### GIVEN REQUEST
Please show each line of the rows below that contains the string "qUnion", treating uppercase and lowercase letters as different.
○ ○ ○
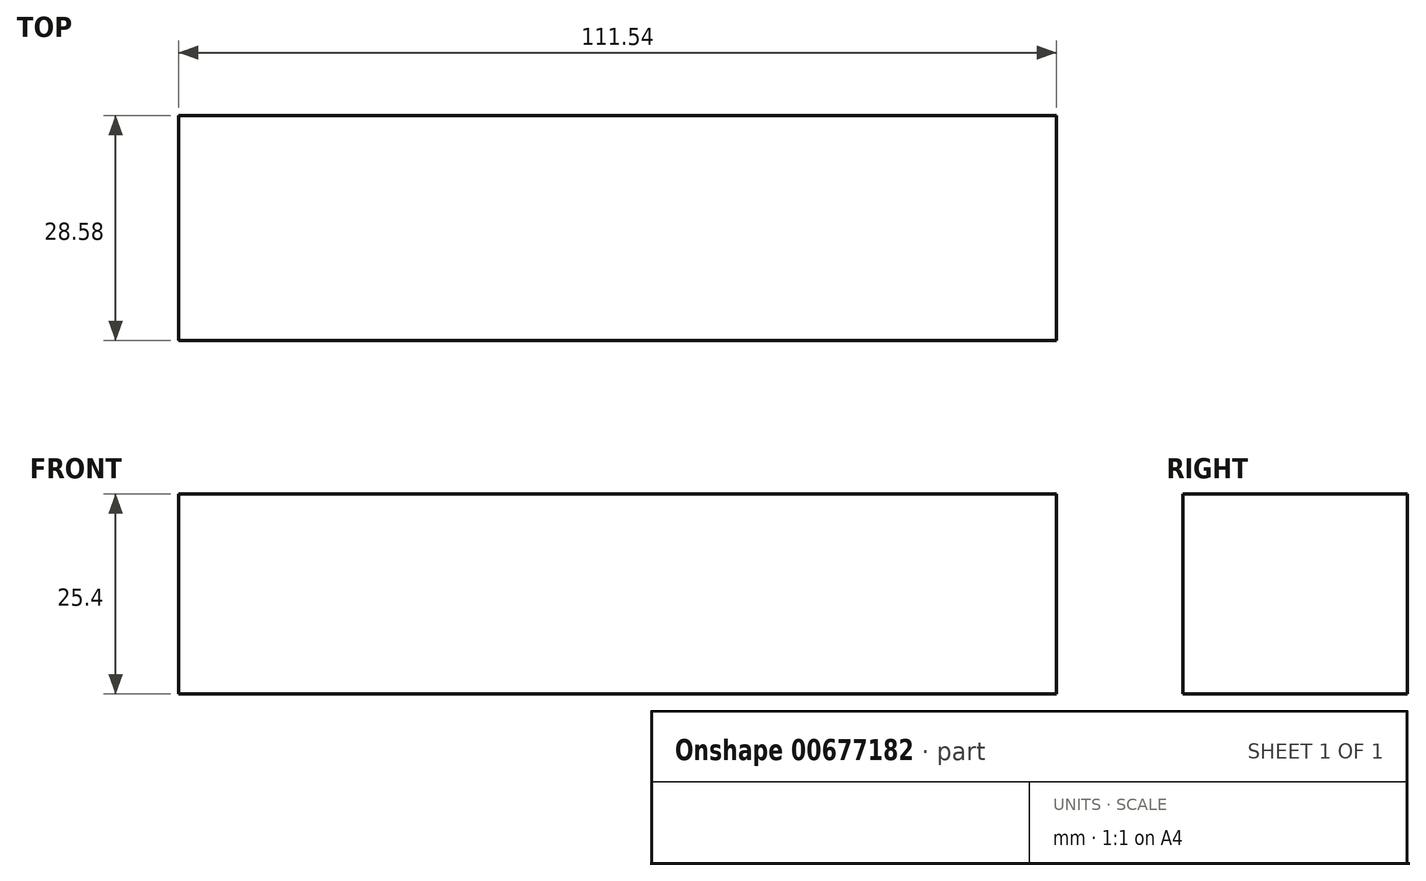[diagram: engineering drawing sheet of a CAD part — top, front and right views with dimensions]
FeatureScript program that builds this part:
annotation { "Feature Type Name" : "Feature", "Feature Type Description" : "" }
export const myFeature = defineFeature(function(context is Context, id is Id, definition is map)
    precondition{}
    {
        {
            var Q0;
            Q0=qCreatedBy(makeId("Top.planeOp"),FACE);
            var sketch = newSketch(context, id + "F0", { "sketchPlane" : qUnion([Q0])});
            skLineSegment(sketch, "E0.bottom", {"start": v(55.77, 14.29) * mm, "end": v(-55.77, 14.29) * mm});
            skLineSegment(sketch, "E0.top", {"start": v(55.77, -14.29) * mm, "end": v(-55.77, -14.29) * mm});
            skLineSegment(sketch, "E0.left", {"start": v(55.77, 14.29) * mm, "end": v(55.77, -14.29) * mm});
            skLineSegment(sketch, "E0.right", {"start": v(-55.77, 14.29) * mm, "end": v(-55.77, -14.29) * mm});
            skPoint(sketch, "E0.middle", {"position": v(0, 0) * mm});
            skSolve(sketch);
        }
        {
            var Q0;
            Q0 = qSketchRegion(id + "F0", true);
            extrude(context, id + "F1", {"entities" : qUnion([Q0]), "depth" : 25.4 * mm, "offsetDistance" : 25.4 * mm});
        }
    });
○ ○ ○
### OUTPUT BELOW
            var sketch = newSketch(context, id + "F0", { "sketchPlane" : qUnion([Q0])});
            extrude(context, id + "F1", {"entities" : qUnion([Q0]), "depth" : 25.4 * mm, "offsetDistance" : 25.4 * mm});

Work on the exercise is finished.